Battery life of the iPad is about 8-12 hours, so you can work with it all day long without carrying a charger. My only disappointment with charging the iPad is that my laptops’ and desktops’ USB ports were not powerful enough to charge this iPad. This seems like a device flaw or “bug” to me. Even an iPod charger was not powerful enough, which was a curiosity.
I spent several days (not consecutive) trying to use the iPad as my primary and only computing device, but never made it through the day. That’s because, even with the accessory keyboard, I found it cramped and a bit tiring to work on for hours at a time. For conference note taking, the iPad was quite handy and lightweight to carry around all day long. Given that iOS is an Apple operating system, many PC based apps (such as Commence RM and Microsoft Office applications) won’t work on the iPad. Obviously, running a robust database application or tax compliance software is currently out of the question, until someone “ports” their apps to the iPad. So I won’t be selling my laptops anytime soon.

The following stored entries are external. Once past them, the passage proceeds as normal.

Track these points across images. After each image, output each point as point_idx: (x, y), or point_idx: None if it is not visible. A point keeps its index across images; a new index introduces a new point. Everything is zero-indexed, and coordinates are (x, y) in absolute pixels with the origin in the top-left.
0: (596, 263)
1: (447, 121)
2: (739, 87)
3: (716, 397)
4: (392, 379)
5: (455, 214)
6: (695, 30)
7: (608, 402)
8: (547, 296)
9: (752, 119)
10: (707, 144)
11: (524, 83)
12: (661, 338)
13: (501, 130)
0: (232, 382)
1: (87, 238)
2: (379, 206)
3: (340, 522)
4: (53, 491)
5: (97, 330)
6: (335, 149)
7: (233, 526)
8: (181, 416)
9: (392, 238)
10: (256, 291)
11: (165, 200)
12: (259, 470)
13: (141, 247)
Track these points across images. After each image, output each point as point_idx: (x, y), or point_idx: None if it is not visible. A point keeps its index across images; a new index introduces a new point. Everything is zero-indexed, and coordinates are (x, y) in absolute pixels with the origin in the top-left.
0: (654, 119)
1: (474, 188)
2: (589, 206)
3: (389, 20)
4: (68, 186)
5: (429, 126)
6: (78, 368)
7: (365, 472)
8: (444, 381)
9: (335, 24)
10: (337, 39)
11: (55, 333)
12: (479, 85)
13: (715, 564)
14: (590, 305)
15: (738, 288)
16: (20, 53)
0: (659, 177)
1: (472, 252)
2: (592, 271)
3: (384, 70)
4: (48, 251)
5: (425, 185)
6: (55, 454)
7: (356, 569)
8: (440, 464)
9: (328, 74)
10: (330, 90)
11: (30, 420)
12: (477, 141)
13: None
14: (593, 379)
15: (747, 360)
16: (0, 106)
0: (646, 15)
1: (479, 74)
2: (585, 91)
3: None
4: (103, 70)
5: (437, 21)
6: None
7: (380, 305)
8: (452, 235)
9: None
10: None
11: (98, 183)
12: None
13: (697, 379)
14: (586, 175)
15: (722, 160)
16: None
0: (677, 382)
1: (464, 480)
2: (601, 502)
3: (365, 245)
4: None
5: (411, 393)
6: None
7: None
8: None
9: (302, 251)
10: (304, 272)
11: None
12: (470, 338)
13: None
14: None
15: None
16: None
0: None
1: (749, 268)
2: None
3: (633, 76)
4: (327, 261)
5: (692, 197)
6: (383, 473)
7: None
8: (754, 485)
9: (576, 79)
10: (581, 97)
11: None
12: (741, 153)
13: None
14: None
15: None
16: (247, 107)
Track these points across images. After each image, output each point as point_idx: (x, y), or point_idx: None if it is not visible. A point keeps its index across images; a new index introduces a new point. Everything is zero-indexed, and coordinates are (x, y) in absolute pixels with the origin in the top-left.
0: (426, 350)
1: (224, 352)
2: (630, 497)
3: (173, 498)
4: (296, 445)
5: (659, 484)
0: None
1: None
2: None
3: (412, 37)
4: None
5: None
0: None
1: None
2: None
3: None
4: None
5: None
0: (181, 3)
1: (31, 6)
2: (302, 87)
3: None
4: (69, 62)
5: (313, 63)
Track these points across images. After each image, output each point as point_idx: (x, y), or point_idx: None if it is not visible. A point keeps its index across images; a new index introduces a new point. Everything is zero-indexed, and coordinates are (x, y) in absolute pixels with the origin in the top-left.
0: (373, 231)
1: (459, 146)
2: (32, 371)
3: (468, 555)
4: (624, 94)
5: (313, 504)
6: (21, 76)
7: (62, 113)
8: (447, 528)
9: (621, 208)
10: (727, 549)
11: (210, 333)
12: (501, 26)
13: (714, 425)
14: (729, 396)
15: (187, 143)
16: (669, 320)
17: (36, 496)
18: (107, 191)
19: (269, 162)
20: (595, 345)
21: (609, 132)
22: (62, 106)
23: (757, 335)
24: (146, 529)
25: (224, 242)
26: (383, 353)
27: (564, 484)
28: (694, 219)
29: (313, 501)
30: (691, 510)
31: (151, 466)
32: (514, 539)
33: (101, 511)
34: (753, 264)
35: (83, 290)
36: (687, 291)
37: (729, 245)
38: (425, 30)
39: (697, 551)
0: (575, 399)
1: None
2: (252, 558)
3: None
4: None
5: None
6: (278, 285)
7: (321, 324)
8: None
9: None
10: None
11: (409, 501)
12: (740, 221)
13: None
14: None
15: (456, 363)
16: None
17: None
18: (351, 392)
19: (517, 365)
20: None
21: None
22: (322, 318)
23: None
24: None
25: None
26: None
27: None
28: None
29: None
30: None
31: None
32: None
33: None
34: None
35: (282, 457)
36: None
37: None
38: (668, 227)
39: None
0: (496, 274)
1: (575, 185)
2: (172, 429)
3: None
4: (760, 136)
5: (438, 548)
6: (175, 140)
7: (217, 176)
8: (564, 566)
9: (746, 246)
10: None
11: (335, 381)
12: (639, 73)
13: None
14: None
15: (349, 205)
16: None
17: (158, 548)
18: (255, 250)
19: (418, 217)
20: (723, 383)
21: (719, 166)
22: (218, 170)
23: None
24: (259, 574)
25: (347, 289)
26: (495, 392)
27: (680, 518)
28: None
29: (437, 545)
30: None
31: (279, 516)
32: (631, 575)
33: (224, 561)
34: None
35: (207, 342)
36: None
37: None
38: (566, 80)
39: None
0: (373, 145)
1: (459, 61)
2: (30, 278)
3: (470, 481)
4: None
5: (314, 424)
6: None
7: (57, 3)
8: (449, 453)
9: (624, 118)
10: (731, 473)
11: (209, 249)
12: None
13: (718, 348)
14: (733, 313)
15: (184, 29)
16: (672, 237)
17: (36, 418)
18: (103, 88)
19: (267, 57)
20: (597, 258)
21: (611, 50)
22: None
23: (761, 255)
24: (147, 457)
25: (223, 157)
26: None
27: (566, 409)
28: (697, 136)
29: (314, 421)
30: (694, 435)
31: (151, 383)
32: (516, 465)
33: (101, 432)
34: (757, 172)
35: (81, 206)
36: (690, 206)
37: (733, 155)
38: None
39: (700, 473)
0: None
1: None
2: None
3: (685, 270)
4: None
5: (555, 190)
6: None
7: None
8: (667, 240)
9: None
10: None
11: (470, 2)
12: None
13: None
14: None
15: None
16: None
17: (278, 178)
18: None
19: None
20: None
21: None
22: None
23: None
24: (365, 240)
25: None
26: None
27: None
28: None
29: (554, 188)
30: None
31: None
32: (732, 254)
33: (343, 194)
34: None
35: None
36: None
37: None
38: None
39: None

I found surprisingly very little to complain about when it came to the iPad. Obviously the price of the iPad, just like other Apple products, is at a premium to other tablets, but I believe that this will change very soon as competition heats up. When it came to some Adobe Flash based web sites, obviously it was disappointing not to be able to call them up on the iPad.
When some applications continuously crashed for apparently no reason, I had to uninstall then reinstall them to fix the problem. Unlike a Microsoft Windows application which displays a cryptic error message when it crashes, when an iOS application crashes, it merely closes without prior notice or message. But the recovery is quite elegant and rarely caused a reboot of the iPad.
Without a cover or protective film, the iPad can easily slip out of one’s hand and fall to the ground. I used and recommend a Zagg brand clear film cover on the front and back to protect the screen and improve the grip.
With Android based tablets hitting the market in droves in the next year, the next act for the iPad will be to stay one step ahead. Apple’s share of the tablet market has already taken a hit, and unless Apple enhances the next iPad with new features not found on the other less expensive tablets, the iPad will become one of many others competing for consumers’ attention and dollars. The design, simplicity and elegance of the iPad set it apart; only time will tell whether buyers will continue to pay a premium for it. For me, the bar is set high, so competitors will need to really show their mettle to get me to switch. I’m hooked. I’d be delighted to hear your feedback and useful applications that you can’t live without.